### ASSIGNMENT 1
Please explain, according to the passage on monetary policy, why the gap between what monetary policy can deliver and what it is expected to deliver is a problem.
○ ○ ○ ○ ○
Finally, it is essential to have a realistic view of what monetary policy can and cannot deliver. As long as it is prepared to pay the price, monetary policy can prevent inflation from becoming entrenched. As long as it has fiscal backing, monetary policy can stabilise the financial system at times of stress even when solvency concerns mount. The central bank plays its traditional role of lender or, increasingly, market maker of last resort. And as long as prudential policy is supportive, monetary policy can help restrain financial imbalances and contain their damage.23

But monetary policy cannot fine-tune inflation within basis points, let alone economic activity within narrow ranges. Nor can it be relied on as a de facto engine of growth.24 When I see the media and financial industry’s razzmatazz surrounding policy decisions, I worry that we have long lost that sense of realism.

I see a dangerous and growing expectations gap between what monetary policy can deliver and what it is expected to deliver. This complicates the conduct of policy and decision-making. And, ultimately, it could even undermine the central bank’s independence and legitimacy.

These broad considerations have implications for objectives and the strategies to pursue them.
○ ○ ○ ○ ○
### ASSIGNMENT 2
Arrange everything in the records, from the first line down to and including the line that contains "beneath the lashes", as a JSON list of strings with one string per line, leaving out blank lines.

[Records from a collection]
○ ○ ○ ○ ○
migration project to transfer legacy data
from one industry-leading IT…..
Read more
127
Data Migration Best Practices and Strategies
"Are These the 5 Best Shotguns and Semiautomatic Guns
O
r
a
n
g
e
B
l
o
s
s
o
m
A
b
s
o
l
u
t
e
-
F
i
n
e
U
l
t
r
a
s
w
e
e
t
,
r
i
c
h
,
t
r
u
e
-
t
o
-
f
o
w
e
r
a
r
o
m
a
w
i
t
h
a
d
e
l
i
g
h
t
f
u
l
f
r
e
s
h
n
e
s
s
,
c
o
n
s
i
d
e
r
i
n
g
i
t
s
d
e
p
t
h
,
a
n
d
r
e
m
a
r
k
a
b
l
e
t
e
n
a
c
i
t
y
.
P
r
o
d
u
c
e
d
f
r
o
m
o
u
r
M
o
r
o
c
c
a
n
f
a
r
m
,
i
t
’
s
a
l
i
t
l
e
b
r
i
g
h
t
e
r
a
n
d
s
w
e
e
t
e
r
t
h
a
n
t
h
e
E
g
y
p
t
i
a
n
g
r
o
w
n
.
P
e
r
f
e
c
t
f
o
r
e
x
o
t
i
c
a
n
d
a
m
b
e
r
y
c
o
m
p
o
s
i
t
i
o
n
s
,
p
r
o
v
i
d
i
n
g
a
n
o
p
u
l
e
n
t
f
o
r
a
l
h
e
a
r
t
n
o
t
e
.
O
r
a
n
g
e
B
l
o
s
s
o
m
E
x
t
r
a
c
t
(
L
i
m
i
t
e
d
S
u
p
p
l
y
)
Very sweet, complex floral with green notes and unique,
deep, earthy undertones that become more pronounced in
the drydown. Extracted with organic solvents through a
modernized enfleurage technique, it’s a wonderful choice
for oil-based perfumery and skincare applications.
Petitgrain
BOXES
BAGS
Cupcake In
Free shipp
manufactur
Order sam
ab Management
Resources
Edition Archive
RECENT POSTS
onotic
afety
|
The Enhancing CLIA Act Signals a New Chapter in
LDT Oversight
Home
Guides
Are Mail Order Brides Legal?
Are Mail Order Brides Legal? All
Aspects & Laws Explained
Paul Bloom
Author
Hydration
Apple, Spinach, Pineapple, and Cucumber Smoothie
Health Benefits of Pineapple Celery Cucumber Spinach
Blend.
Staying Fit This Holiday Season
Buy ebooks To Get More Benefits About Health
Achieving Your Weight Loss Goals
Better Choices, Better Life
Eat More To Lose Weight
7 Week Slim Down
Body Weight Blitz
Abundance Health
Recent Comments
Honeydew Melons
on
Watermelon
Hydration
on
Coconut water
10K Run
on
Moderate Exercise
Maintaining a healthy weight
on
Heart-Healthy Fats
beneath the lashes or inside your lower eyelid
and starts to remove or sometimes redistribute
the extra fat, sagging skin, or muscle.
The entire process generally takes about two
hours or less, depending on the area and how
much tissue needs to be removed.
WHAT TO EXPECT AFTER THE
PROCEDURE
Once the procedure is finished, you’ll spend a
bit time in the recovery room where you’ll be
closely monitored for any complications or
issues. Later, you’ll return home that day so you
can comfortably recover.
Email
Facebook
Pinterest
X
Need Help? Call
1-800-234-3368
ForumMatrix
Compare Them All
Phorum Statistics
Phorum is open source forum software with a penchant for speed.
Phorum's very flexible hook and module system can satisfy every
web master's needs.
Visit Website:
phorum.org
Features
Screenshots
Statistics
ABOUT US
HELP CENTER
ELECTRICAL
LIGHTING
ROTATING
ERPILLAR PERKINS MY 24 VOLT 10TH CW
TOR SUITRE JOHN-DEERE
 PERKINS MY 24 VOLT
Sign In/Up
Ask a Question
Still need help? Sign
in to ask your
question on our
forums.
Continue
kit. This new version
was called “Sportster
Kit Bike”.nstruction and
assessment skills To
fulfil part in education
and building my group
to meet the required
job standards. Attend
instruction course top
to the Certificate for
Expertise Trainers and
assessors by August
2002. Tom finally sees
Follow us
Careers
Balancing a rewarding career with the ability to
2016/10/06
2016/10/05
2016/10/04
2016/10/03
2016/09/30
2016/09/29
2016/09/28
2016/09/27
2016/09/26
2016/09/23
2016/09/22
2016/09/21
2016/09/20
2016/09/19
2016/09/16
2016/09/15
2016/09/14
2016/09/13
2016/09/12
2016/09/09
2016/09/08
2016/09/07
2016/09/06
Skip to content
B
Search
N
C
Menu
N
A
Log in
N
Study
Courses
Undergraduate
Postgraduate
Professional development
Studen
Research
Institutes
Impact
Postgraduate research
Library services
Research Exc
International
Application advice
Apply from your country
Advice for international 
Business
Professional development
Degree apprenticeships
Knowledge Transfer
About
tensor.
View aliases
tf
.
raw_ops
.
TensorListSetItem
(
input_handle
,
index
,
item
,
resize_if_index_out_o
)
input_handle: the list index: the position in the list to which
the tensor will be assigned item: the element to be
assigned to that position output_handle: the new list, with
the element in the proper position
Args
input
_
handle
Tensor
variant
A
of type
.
○ ○ ○ ○ ○
### RESPONSE AREA 1
The gap complicates the conduct of policy and decision-making. Ultimately, it could also undermine the central bank's independence and legitimacy.

### RESPONSE AREA 2
[
  "migration project to transfer legacy data",
  "from one industry-leading IT…..",
  "Read more",
  "127",
  "Data Migration Best Practices and Strategies",
  "\"Are These the 5 Best Shotguns and Semiautomatic Guns",
  "O",
  "r",
  "a",
  "n",
  "g",
  "e",
  "B",
  "l",
  "o",
  "s",
  "s",
  "o",
  "m",
  "A",
  "b",
  "s",
  "o",
  "l",
  "u",
  "t",
  "e",
  "-",
  "F",
  "i",
  "n",
  "e",
  "U",
  "l",
  "t",
  "r",
  "a",
  "s",
  "w",
  "e",
  "e",
  "t",
  ",",
  "r",
  "i",
  "c",
  "h",
  ",",
  "t",
  "r",
  "u",
  "e",
  "-",
  "t",
  "o",
  "-",
  "f",
  "o",
  "w",
  "e",
  "r",
  "a",
  "r",
  "o",
  "m",
  "a",
  "w",
  "i",
  "t",
  "h",
  "a",
  "d",
  "e",
  "l",
  "i",
  "g",
  "h",
  "t",
  "f",
  "u",
  "l",
  "f",
  "r",
  "e",
  "s",
  "h",
  "n",
  "e",
  "s",
  "s",
  ",",
  "c",
  "o",
  "n",
  "s",
  "i",
  "d",
  "e",
  "r",
  "i",
  "n",
  "g",
  "i",
  "t",
  "s",
  "d",
  "e",
  "p",
  "t",
  "h",
  ",",
  "a",
  "n",
  "d",
  "r",
  "e",
  "m",
  "a",
  "r",
  "k",
  "a",
  "b",
  "l",
  "e",
  "t",
  "e",
  "n",
  "a",
  "c",
  "i",
  "t",
  "y",
  ".",
  "P",
  "r",
  "o",
  "d",
  "u",
  "c",
  "e",
  "d",
  "f",
  "r",
  "o",
  "m",
  "o",
  "u",
  "r",
  "M",
  "o",
  "r",
  "o",
  "c",
  "c",
  "a",
  "n",
  "f",
  "a",
  "r",
  "m",
  ",",
  "i",
  "t",
  "’",
  "s",
  "a",
  "l",
  "i",
  "t",
  "l",
  "e",
  "b",
  "r",
  "i",
  "g",
  "h",
  "t",
  "e",
  "r",
  "a",
  "n",
  "d",
  "s",
  "w",
  "e",
  "e",
  "t",
  "e",
  "r",
  "t",
  "h",
  "a",
  "n",
  "t",
  "h",
  "e",
  "E",
  "g",
  "y",
  "p",
  "t",
  "i",
  "a",
  "n",
  "g",
  "r",
  "o",
  "w",
  "n",
  ".",
  "P",
  "e",
  "r",
  "f",
  "e",
  "c",
  "t",
  "f",
  "o",
  "r",
  "e",
  "x",
  "o",
  "t",
  "i",
  "c",
  "a",
  "n",
  "d",
  "a",
  "m",
  "b",
  "e",
  "r",
  "y",
  "c",
  "o",
  "m",
  "p",
  "o",
  "s",
  "i",
  "t",
  "i",
  "o",
  "n",
  "s",
  ",",
  "p",
  "r",
  "o",
  "v",
  "i",
  "d",
  "i",
  "n",
  "g",
  "a",
  "n",
  "o",
  "p",
  "u",
  "l",
  "e",
  "n",
  "t",
  "f",
  "o",
  "r",
  "a",
  "l",
  "h",
  "e",
  "a",
  "r",
  "t",
  "n",
  "o",
  "t",
  "e",
  ".",
  "O",
  "r",
  "a",
  "n",
  "g",
  "e",
  "B",
  "l",
  "o",
  "s",
  "s",
  "o",
  "m",
  "E",
  "x",
  "t",
  "r",
  "a",
  "c",
  "t",
  "(",
  "L",
  "i",
  "m",
  "i",
  "t",
  "e",
  "d",
  "S",
  "u",
  "p",
  "p",
  "l",
  "y",
  ")",
  "Very sweet, complex floral with green notes and unique,",
  "deep, earthy undertones that become more pronounced in",
  "the drydown. Extracted with organic solvents through a",
  "modernized enfleurage technique, it’s a wonderful choice",
  "for oil-based perfumery and skincare applications.",
  "Petitgrain",
  "BOXES",
  "BAGS",
  "Cupcake In",
  "Free shipp",
  "manufactur",
  "Order sam",
  "ab Management",
  "Resources",
  "Edition Archive",
  "RECENT POSTS",
  "onotic",
  "afety",
  "|",
  "The Enhancing CLIA Act Signals a New Chapter in",
  "LDT Oversight",
  "Home",
  "Guides",
  "Are Mail Order Brides Legal?",
  "Are Mail Order Brides Legal? All",
  "Aspects & Laws Explained",
  "Paul Bloom",
  "Author",
  "Hydration",
  "Apple, Spinach, Pineapple, and Cucumber Smoothie",
  "Health Benefits of Pineapple Celery Cucumber Spinach",
  "Blend.",
  "Staying Fit This Holiday Season",
  "Buy ebooks To Get More Benefits About Health",
  "Achieving Your Weight Loss Goals",
  "Better Choices, Better Life",
  "Eat More To Lose Weight",
  "7 Week Slim Down",
  "Body Weight Blitz",
  "Abundance Health",
  "Recent Comments",
  "Honeydew Melons",
  "on",
  "Watermelon",
  "Hydration",
  "on",
  "Coconut water",
  "10K Run",
  "on",
  "Moderate Exercise",
  "Maintaining a healthy weight",
  "on",
  "Heart-Healthy Fats",
  "beneath the lashes or inside your lower eyelid"
]